Although Gosselin’s aviation colleagues remembered him well, it did not temper their incredulity that a pilot they said had relatively little experience in a plane known for being difficult to handle for the untrained, particularly in winter, would have attempted a flight under such adverse weather conditions.

The usual minimum “cloud ceiling” — the distance between the runway and the lowest clouds — to allow a safe, legal landing at the Îles-de-la-Madeleine airport is 458 feet, said the manager of the airline charter company. On the day of the flight, the cloud ceiling at the Îles-de-la-Madeleine airport was at 200 feet, a finding the pilot would have known about by radioing in to the control tower. Air Canada and Pascan Aviation cancelled their flights to the islands that day due to the weather.

Winds at the airport were from the east-northeast at 37 kilometres per hour gusting to 56, according to the Transportation Safety Board of Canada.

“Even if it was a sunny day, with those winds, many pilots would have said I’m not going in,” she said, adding that a crash of this nature is harmful to the aviation industry as a whole.

Ultimately it’s up to the pilot to decide whether or not to fly, she said.

Aviation consultant Charles-Éric Lamarche contends the plane Gosselin was flying is not suitable for Quebec’s winters and said few commercial pilots in Canada operate the aircraft.

“The plane is built for speed, it has very small wings and doesn’t respond well when its aerodynamic profile is altered,” he said.

Lamarche said it appears there were icy conditions over the islands as the plane attempted to land. “The plane is going to fly into those clouds that are filled with water and as soon as the water will touch the airplane, it will freeze,” he said.

He said airplanes are built to withstand a certain amount of ice, but too much ice will increase the weight and the stall speed.
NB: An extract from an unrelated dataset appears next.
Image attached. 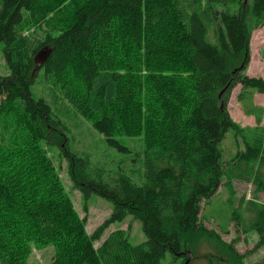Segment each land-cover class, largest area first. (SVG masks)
<instances>
[{"label":"trees","instance_id":"1","mask_svg":"<svg viewBox=\"0 0 264 264\" xmlns=\"http://www.w3.org/2000/svg\"><path fill=\"white\" fill-rule=\"evenodd\" d=\"M263 26L264 0H0L9 72L0 75V264H30L33 251L47 248L48 264H160L167 253L171 264H184V252L195 258L199 242L244 264L234 242L202 225L200 212L230 180L264 192V111L244 105L251 90L264 95V78L246 74L252 32ZM44 46L51 54L32 77ZM39 71L59 83L108 147L128 153L119 137L142 138L135 180L70 149L50 104L31 92ZM238 85L243 114L256 118L249 131L228 111ZM228 131L236 153L226 161L221 143ZM54 151L73 188L111 203L109 218L92 233L63 185ZM251 201L249 215L240 204L230 218L256 233L259 247L264 204ZM128 217L141 221L143 243L129 242L130 226L103 236Z\"/></svg>","mask_w":264,"mask_h":264},{"label":"rangeland","instance_id":"2","mask_svg":"<svg viewBox=\"0 0 264 264\" xmlns=\"http://www.w3.org/2000/svg\"><path fill=\"white\" fill-rule=\"evenodd\" d=\"M219 8L227 9L224 6L216 5ZM230 12H233L231 6L228 7ZM27 32L24 33L26 35ZM8 68L5 59L2 55V45L0 44V75H7ZM246 74L250 77L264 76V26L258 28L252 32L250 40V63ZM59 83L51 84L45 79L43 71H39L35 78L31 92L35 98H44L51 106L53 111V118L60 121L65 128V134L67 136L70 149L76 152H85L89 155L92 164L103 166L106 170L110 171H122L127 175H130L135 180L139 176V169L141 167L142 152H143V140L140 137H119V141L122 145L129 149L128 153H122L118 150L108 147L104 141V138L95 132L90 125L85 121V118L78 114L77 111L68 104V101L60 90ZM240 91V86H236L228 101V111L234 122L243 127L246 131L253 129L257 126L256 118L246 117L243 112L244 109L237 102V95ZM249 93L248 96H244V105H255L257 108H261L264 111V95L257 93L256 91ZM253 93V96H252ZM264 128V114L261 122L259 123ZM232 131H228L225 135L221 148L223 149L224 160L230 159V156L236 152L232 145L236 146L235 138ZM240 140V149H244V145ZM229 152V153H228ZM51 153V152H50ZM84 155V154H79ZM55 166L58 167L59 176L66 188L67 193L72 199L74 206L81 217L86 216L87 233H92L100 224L109 218L111 213V203L104 200L94 194L86 196L84 193L79 192L72 187L66 172V162L63 160V156L59 152L54 151L51 153ZM111 168V169H110ZM229 171V169H226ZM226 181V179H224ZM230 186V192L226 191L225 186ZM255 187L245 181L230 180L224 183V186L219 189L208 201L203 200L201 202L200 222L204 227L210 230H214L224 242H234V249L236 254L240 257L244 264H255L264 259V245L256 246L258 236L254 232H244L240 226L231 220L232 212L238 208L241 204L242 216L249 215L251 212V203L253 198L258 201V204H264V192L255 193ZM87 206V209H84ZM128 240L132 245H139L146 240V237L142 230V223L140 220H134L132 217H128L124 222H115L110 225L103 236L115 230H126ZM97 245V244H96ZM197 250V255L194 258L192 256L189 261L190 264H231L230 257L224 255L218 256L213 249L208 248V245L194 243ZM52 255V249L47 248L32 253L30 258V264H48ZM172 257L170 254H166L161 260L160 264H171ZM177 264L180 260L176 261Z\"/></svg>","mask_w":264,"mask_h":264},{"label":"water","instance_id":"3","mask_svg":"<svg viewBox=\"0 0 264 264\" xmlns=\"http://www.w3.org/2000/svg\"><path fill=\"white\" fill-rule=\"evenodd\" d=\"M51 48L49 46H44L43 48H41L37 54L34 56V64H35V68L32 72V77L35 74V72L39 69H41L43 67V65L45 64V62L47 61L49 55L51 54ZM224 90L220 93L219 97H221V95L223 94ZM184 254H186L188 256V259L185 261L184 264H188L189 261L192 258V253L190 251L184 252Z\"/></svg>","mask_w":264,"mask_h":264},{"label":"bare ground","instance_id":"4","mask_svg":"<svg viewBox=\"0 0 264 264\" xmlns=\"http://www.w3.org/2000/svg\"><path fill=\"white\" fill-rule=\"evenodd\" d=\"M220 95V94H219ZM189 264V263H188Z\"/></svg>","mask_w":264,"mask_h":264},{"label":"crops","instance_id":"5","mask_svg":"<svg viewBox=\"0 0 264 264\" xmlns=\"http://www.w3.org/2000/svg\"><path fill=\"white\" fill-rule=\"evenodd\" d=\"M262 77H264V76H262Z\"/></svg>","mask_w":264,"mask_h":264}]
</instances>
Lamarche questioned whether Gosselin had enough experience as a pilot to tackle the difficult weather conditions on Tuesday.

“The pilots from Air Canada Jazz are used to going there three times a day,” he said. “They know the island by heart, they know the challenges. If you don’t fly too often, you don’t have the same reflexes as someone who goes there everyday, who knows the temperature and the weather.”

A statement released on behalf of Gosselin’s family Wednesday said it was “struck down by an immeasurable grief, and it offers its condolences to the Lapierre family, with which it shares deep ties of friendship.”

Commercial airlines will often cancel flights if weather conditions are questionable so as not to waste money, noted Thierry Dugrippe, operations manager at the Air Richelieu Montreal Flying Club based out of St-Hubert Airport. There is nothing illegal about what Gosselin did, Dugrippe said, adding that the pilot is allowed to fly in to check the conditions, and pull out if he can’t see the airport. Why Gosselin’s plane crashed four kilometres before the Îles-de-la-Madeleine airport “is best left up to the Transportation Safety Board to determine,” he said. Considering there are 200,000 takeoffs and landings annually at the St-Hubert Airport and another 300,000 at the Pierre Elliott Trudeau International Airport in Montreal, crashes are very rare, he noted.

Based on witness accounts, others in the airport community were speculating the pilot was attempting to slow his speed before landing and stalled the plane, causing it to crash.

At Gosselin’s company, Aéro Teknik, the planes were grounded Wednesday as mourners gathered inside. Bouquets of flowers were stuck in the chain-link fence surrounding the parking lot, with cards bearing condolences. In their statement, the family said it did not want to make any announcements in order not to interfere with the investigation, and to be able to live their grief in peace.